● **Work request**
Reproduce the text of every item below, substituting "Shopify" for each occurrence of "WooCommerce" and leaving everything else unchanged.

──────────────────────────────

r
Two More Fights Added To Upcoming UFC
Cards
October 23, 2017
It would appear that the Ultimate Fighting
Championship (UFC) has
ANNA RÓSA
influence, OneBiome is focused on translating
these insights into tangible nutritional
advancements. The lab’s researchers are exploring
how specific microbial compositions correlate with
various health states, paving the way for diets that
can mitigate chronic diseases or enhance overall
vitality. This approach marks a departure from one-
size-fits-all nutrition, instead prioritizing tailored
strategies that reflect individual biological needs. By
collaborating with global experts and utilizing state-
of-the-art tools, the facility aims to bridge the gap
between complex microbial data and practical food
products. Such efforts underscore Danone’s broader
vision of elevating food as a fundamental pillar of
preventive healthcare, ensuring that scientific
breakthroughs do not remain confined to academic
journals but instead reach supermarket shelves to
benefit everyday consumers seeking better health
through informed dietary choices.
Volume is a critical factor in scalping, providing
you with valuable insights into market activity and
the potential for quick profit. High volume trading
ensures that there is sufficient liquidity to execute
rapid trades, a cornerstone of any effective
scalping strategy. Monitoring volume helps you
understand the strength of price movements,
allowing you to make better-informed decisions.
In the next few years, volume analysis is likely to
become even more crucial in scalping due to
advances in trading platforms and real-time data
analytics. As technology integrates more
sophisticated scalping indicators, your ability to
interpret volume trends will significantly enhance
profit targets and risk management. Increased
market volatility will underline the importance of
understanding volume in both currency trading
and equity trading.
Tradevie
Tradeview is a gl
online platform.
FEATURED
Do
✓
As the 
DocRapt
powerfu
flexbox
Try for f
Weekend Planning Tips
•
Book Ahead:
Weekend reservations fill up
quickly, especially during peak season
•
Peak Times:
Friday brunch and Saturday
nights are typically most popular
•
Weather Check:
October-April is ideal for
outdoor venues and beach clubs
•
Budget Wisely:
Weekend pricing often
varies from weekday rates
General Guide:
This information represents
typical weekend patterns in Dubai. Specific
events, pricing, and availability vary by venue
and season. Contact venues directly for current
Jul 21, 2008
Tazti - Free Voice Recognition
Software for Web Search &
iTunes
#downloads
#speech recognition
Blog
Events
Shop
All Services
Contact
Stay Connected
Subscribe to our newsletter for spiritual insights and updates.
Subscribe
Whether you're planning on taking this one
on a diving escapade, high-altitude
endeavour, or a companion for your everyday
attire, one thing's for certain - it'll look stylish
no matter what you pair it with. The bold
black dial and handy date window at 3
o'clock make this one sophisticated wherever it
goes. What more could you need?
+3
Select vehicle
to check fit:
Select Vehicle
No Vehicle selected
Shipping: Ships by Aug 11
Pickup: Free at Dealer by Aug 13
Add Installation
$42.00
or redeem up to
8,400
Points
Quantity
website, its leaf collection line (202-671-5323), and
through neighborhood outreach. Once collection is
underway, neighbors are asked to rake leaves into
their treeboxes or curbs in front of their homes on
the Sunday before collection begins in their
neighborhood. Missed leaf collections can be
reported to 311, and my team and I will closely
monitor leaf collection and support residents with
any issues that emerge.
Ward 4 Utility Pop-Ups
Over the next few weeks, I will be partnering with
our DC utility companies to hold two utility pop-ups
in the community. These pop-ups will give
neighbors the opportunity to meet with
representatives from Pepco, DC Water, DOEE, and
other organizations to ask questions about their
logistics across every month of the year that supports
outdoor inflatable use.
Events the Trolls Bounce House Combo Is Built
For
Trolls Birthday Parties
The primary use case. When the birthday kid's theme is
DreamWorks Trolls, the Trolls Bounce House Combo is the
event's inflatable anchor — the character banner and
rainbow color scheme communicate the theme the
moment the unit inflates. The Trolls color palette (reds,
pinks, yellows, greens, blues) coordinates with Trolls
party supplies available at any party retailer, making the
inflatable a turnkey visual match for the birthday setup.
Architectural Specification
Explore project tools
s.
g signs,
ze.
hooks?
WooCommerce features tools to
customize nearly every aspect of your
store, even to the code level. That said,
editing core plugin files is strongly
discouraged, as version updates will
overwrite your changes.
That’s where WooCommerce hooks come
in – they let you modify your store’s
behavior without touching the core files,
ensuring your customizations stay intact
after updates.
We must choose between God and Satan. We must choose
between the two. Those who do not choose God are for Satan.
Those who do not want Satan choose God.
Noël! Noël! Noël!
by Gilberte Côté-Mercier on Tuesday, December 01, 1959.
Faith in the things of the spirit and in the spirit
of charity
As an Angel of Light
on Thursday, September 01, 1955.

──────────────────────────────

● **Task response**
r
Two More Fights Added To Upcoming UFC
Cards
October 23, 2017
It would appear that the Ultimate Fighting
Championship (UFC) has
ANNA RÓSA
influence, OneBiome is focused on translating
these insights into tangible nutritional
advancements. The lab’s researchers are exploring
how specific microbial compositions correlate with
various health states, paving the way for diets that
can mitigate chronic diseases or enhance overall
vitality. This approach marks a departure from one-
size-fits-all nutrition, instead prioritizing tailored
strategies that reflect individual biological needs. By
collaborating with global experts and utilizing state-
of-the-art tools, the facility aims to bridge the gap
between complex microbial data and practical food
products. Such efforts underscore Danone’s broader
vision of elevating food as a fundamental pillar of
preventive healthcare, ensuring that scientific
breakthroughs do not remain confined to academic
journals but instead reach supermarket shelves to
benefit everyday consumers seeking better health
through informed dietary choices.
Volume is a critical factor in scalping, providing
you with valuable insights into market activity and
the potential for quick profit. High volume trading
ensures that there is sufficient liquidity to execute
rapid trades, a cornerstone of any effective
scalping strategy. Monitoring volume helps you
understand the strength of price movements,
allowing you to make better-informed decisions.
In the next few years, volume analysis is likely to
become even more crucial in scalping due to
advances in trading platforms and real-time data
analytics. As technology integrates more
sophisticated scalping indicators, your ability to
interpret volume trends will significantly enhance
profit targets and risk management. Increased
market volatility will underline the importance of
understanding volume in both currency trading
and equity trading.
Tradevie
Tradeview is a gl
online platform.
FEATURED
Do
✓
As the 
DocRapt
powerfu
flexbox
Try for f
Weekend Planning Tips
•
Book Ahead:
Weekend reservations fill up
quickly, especially during peak season
•
Peak Times:
Friday brunch and Saturday
nights are typically most popular
•
Weather Check:
October-April is ideal for
outdoor venues and beach clubs
•
Budget Wisely:
Weekend pricing often
varies from weekday rates
General Guide:
This information represents
typical weekend patterns in Dubai. Specific
events, pricing, and availability vary by venue
and season. Contact venues directly for current
Jul 21, 2008
Tazti - Free Voice Recognition
Software for Web Search &
iTunes
#downloads
#speech recognition
Blog
Events
Shop
All Services
Contact
Stay Connected
Subscribe to our newsletter for spiritual insights and updates.
Subscribe
Whether you're planning on taking this one
on a diving escapade, high-altitude
endeavour, or a companion for your everyday
attire, one thing's for certain - it'll look stylish
no matter what you pair it with. The bold
black dial and handy date window at 3
o'clock make this one sophisticated wherever it
goes. What more could you need?
+3
Select vehicle
to check fit:
Select Vehicle
No Vehicle selected
Shipping: Ships by Aug 11
Pickup: Free at Dealer by Aug 13
Add Installation
$42.00
or redeem up to
8,400
Points
Quantity
website, its leaf collection line (202-671-5323), and
through neighborhood outreach. Once collection is
underway, neighbors are asked to rake leaves into
their treeboxes or curbs in front of their homes on
the Sunday before collection begins in their
neighborhood. Missed leaf collections can be
reported to 311, and my team and I will closely
monitor leaf collection and support residents with
any issues that emerge.
Ward 4 Utility Pop-Ups
Over the next few weeks, I will be partnering with
our DC utility companies to hold two utility pop-ups
in the community. These pop-ups will give
neighbors the opportunity to meet with
representatives from Pepco, DC Water, DOEE, and
other organizations to ask questions about their
logistics across every month of the year that supports
outdoor inflatable use.
Events the Trolls Bounce House Combo Is Built
For
Trolls Birthday Parties
The primary use case. When the birthday kid's theme is
DreamWorks Trolls, the Trolls Bounce House Combo is the
event's inflatable anchor — the character banner and
rainbow color scheme communicate the theme the
moment the unit inflates. The Trolls color palette (reds,
pinks, yellows, greens, blues) coordinates with Trolls
party supplies available at any party retailer, making the
inflatable a turnkey visual match for the birthday setup.
Architectural Specification
Explore project tools
s.
g signs,
ze.
hooks?
Shopify features tools to
customize nearly every aspect of your
store, even to the code level. That said,
editing core plugin files is strongly
discouraged, as version updates will
overwrite your changes.
That’s where Shopify hooks come
in – they let you modify your store’s
behavior without touching the core files,
ensuring your customizations stay intact
after updates.
We must choose between God and Satan. We must choose
between the two. Those who do not choose God are for Satan.
Those who do not want Satan choose God.
Noël! Noël! Noël!
by Gilberte Côté-Mercier on Tuesday, December 01, 1959.
Faith in the things of the spirit and in the spirit
of charity
As an Angel of Light
on Thursday, September 01, 1955.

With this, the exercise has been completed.